Just got me a Penn 114 hlw for a 30 - 80 #line 6'6" boat rod with 2 roller guides on it (first and tip). I want to use this set up for surf sharking and yakking out big baits, how do y'all experienced surf sharkers recomend I spool this sucker up?


----------



## animal (May 20, 2004)

ive got my 6wide filled with about 650 yards of 50lb big game and somewhere around a 50 yard 80lb topshot . Im fixing to respool though and i am thinking about going with 300 yards of power pro...then topping the rest off with 50lb big game and a 80lb shock leader. Hopefully this will increase my line capacity to somewhere around 900yards. I have to say though you cant go wrong with just filling that sucker up with 50lb line.


----------



## Brady Bunch (Jul 12, 2004)

I agree with animal. I myself have 50# spooled and a top shot (100-150 yrds) of 80. Anyway you go spool it tight.


----------



## ssmarinaman (Mar 5, 2005)

I have one as well and I agree with both of these guys. 50# big game with a TS of 80#. I have my reel on a 8 foot ugly stick 40-80 class very heavy action, I just like that extra length to keep the line up off the sand bar,


----------



## ElTiburon (May 1, 2005)

Thanks for the info guys. If I want to extend its capacity though what # of Power Pro should I go with before the 50# mono and 80# topshot? 80?


----------



## gundoctor (May 20, 2004)

ElTiburon said:


> Thanks for the info guys. If I want to extend its capacity though what # of Power Pro should I go with before the 50# mono and 80# topshot? 80?
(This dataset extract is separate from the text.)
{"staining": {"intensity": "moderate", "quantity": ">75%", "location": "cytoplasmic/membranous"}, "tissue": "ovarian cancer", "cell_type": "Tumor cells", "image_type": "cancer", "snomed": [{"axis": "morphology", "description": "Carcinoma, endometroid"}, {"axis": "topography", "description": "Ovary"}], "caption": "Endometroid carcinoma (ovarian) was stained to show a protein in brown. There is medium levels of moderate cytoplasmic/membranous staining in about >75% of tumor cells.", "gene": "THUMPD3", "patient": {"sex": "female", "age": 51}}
My rule of thumb is at least 20# heavier PP than the mono topshot. For a reel loaded with 50# mono that means 80# PP, because they don't make 70# PP that I know of. That way, if you hook a train and break it off, you save the more expensive PP and loose just the mono.

Some brands of mono (like big game) actually test out much heavier than they are marked. Tournament grade line will break below what its marked.


----------